The task » Take from the records below each line that holds "mean".

[Opening Data shown section]

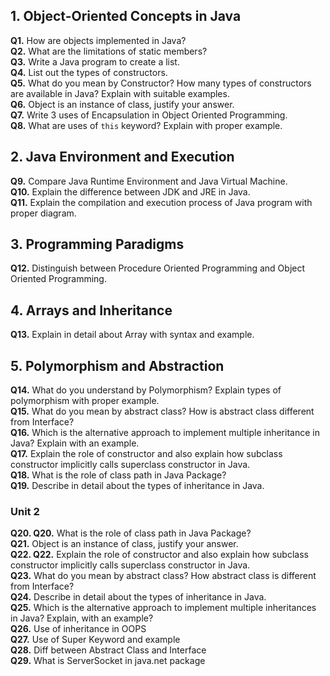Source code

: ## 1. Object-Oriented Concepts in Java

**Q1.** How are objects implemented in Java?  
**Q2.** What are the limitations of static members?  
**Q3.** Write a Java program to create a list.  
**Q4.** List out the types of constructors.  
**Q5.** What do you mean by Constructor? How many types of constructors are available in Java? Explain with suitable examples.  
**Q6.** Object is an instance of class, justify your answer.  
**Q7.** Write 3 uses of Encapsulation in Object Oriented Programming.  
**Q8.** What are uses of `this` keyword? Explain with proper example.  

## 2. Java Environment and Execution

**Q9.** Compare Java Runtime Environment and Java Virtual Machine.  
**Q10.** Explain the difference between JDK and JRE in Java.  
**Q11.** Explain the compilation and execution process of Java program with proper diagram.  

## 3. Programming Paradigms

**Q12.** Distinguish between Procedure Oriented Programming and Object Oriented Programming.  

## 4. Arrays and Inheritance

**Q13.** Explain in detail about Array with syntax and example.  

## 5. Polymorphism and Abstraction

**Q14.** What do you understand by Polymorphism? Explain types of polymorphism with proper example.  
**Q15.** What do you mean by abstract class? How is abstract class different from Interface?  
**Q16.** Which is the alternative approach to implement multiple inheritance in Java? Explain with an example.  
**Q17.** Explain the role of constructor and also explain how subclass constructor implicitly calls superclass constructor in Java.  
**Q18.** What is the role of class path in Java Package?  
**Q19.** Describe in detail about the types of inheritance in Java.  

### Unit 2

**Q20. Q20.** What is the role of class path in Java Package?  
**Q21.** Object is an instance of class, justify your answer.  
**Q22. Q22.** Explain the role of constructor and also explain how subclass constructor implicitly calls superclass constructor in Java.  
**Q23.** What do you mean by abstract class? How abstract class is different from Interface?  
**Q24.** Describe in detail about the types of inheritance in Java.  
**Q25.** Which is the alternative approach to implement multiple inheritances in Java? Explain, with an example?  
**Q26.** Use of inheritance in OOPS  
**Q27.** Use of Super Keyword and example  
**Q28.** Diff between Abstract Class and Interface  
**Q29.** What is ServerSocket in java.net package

[Closing Data shown section]
[Opening Data shown section]

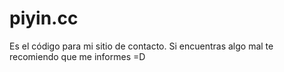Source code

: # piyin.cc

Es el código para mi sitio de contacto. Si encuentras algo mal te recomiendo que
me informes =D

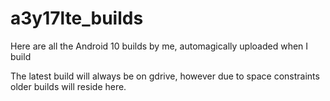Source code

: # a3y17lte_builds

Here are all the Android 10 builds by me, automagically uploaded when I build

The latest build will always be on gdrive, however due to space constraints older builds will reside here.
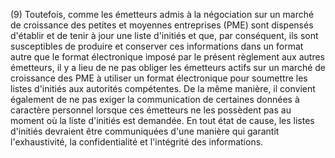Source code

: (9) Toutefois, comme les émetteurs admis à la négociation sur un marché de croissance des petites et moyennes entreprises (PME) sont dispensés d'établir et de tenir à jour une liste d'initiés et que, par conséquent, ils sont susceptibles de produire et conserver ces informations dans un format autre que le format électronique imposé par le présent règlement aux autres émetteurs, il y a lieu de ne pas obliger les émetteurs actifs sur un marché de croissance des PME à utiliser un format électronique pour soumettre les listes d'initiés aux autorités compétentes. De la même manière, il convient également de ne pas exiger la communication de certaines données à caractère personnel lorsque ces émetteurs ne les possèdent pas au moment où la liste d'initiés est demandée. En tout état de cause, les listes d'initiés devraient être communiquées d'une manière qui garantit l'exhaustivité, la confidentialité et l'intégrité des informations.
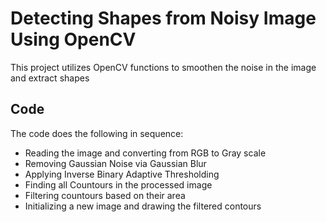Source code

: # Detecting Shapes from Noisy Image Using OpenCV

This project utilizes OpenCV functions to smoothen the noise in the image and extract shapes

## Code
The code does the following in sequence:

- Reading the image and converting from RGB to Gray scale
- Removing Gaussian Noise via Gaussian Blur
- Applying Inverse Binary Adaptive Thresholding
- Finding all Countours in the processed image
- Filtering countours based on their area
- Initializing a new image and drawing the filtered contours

[Closing Data shown section]

Answer »
**Q5.** What do you mean by Constructor? How many types of constructors are available in Java? Explain with suitable examples.  
**Q15.** What do you mean by abstract class? How is abstract class different from Interface?  
**Q23.** What do you mean by abstract class? How abstract class is different from Interface?  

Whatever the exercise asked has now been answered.